Влюбиться в Венеции, умереть в Варанаси - страница 26
Курсируя от павильона к павильону, Джефф все время натыкался на знакомых: с кем-то он виделся вчера, а с кем-то сталкивался в Венеции впервые. Большинство страдало похмельем. Когда у Хейга все закрылось, особо стойкие переместились в «Бауэр» — туда набилось столько народу, что удивительно, как терраса не рухнула в Большой канал. У всех уже были на экспозиции свои фавориты, свои «обязательно сходи» и «не трать время» — и, разумеется, большой ассортимент бесплатных сумок. Однако еще никто не видел финскую лодку под дождем в стеклянном море — как если бы это был глюк. Чем больше Джефф о ней рассказывал, тем больше она для него значила. Скотт Томсон был десять раз прав, говоря, что местное искусство отстало от «Горящего человека» на сотни тысяч миль.
По рукам шли бутылки с водой и веера. Одни страдали от жары больше, другие меньше, но все соглашались, что пекло было невообразимое. Люди прятались в горячей тени деревьев, обмахивались, пили воду, мяли в руках бесплатные сумки с каталогами и делились планами на вечер, чувствуя неимоверное облегчение, когда оказывалось, что все идут в одно и то же место.
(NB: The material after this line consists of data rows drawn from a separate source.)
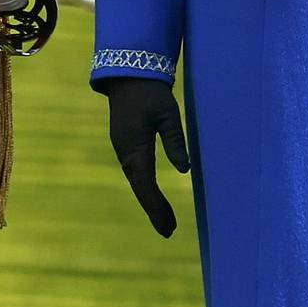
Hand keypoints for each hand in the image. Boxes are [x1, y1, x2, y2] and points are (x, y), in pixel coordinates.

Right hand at [97, 76, 187, 237]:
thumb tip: (184, 170)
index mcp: (135, 147)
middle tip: (169, 232)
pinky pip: (135, 172)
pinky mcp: (125, 145)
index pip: (148, 185)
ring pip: (137, 182)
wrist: (128, 74)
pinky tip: (153, 197)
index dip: (158, 207)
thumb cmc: (151, 93)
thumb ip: (175, 142)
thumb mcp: (168, 115)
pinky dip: (145, 187)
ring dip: (150, 201)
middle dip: (154, 211)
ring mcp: (123, 149)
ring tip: (165, 221)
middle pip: (141, 189)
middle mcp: (125, 153)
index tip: (169, 226)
Они прощались и снова сталкивались полчаса спустя у входа в испанский павильон, пылая энтузиазмом после Сербии или настоявшись в очереди в Израиль из-за мер безопасности, уместных разве что в аэропорту. Джефф уже встретил всех, кого знал, и опознал всех, с кем не был знаком, — Ника Сероту[61], разговаривавшего с Сэмом Тэйлор-Вудом[62]; Питера Блейка[63], разговаривавшего с самим собой (ничего особенного: половина народа тут была намертво приклеена к мобильным), и девушку, которая вполне могла быть актрисой Наташей Макелоун[64], но, впрочем, могла ей и не быть, — и лишь ту, кого он хотел видеть больше всего, он так и не узрел. Лоры нигде не было.
Добравшись до таксофона, он снова набрал номер Джулии Берман.
На этот раз ему ответили.
— Бонджорно. Добрый день. Это Джулия Берман?
— Слушаю вас.
— О, прекрасно. Меня зовут Джеффри Атман. Я из журнала «Культур».
В этот момент ей следовало бы сказать что-нибудь вроде «да, я помню, как поживаете?». Сгодился бы даже какой-нибудь ободряющий звук, вроде «у-гу». Однако в трубке не было ничего, кроме дыхания, легкого, едва слышного… и действующего на нервы.
— Извините, что сваливаюсь вот так, как гром среди ясного неба… то есть я надеюсь, не совсем как гром… Кажется, мой издатель, Макс Грейсон, должен был с вами связаться.
Дыхание.
— По поводу возможного интервью… короткого интервью о вас, ну, о вашей жизни и об альбоме вашей дочери. Что-то вроде того.
— Как вы сказали вас зовут?
— Джеффри Атман.
— Из журнала…
Едва справившись с искушением сказать «Рэззл» или «Чикс»[65], Джефф ответил вежливо и точно:
— «Культур». Через «у», и на конце «р».
— Да, я что-то припоминаю.
У нее было нарочито британское произношение, небрежно-претенциозное. Джефф подождал, пока она скажет что-нибудь еще, но, видимо, опять была его очередь продолжать разговор.
— Тогда, эээ… если это вам удобно, не могли бы мы провести интервью в ближайшие пару дней?
— Когда именно?
— Когда и где вам будет угодно.
Рискованный ход. Ему может быть сколько угодно неудобно, но часть этикета интервьюера — позволить интервьюируемому диктовать условия. Это дает ему ощущение собственной важности, которое, по идее, должно бы сделать его чуть сговорчивее… хотя на практике общение после этого становится совсем невыносимым.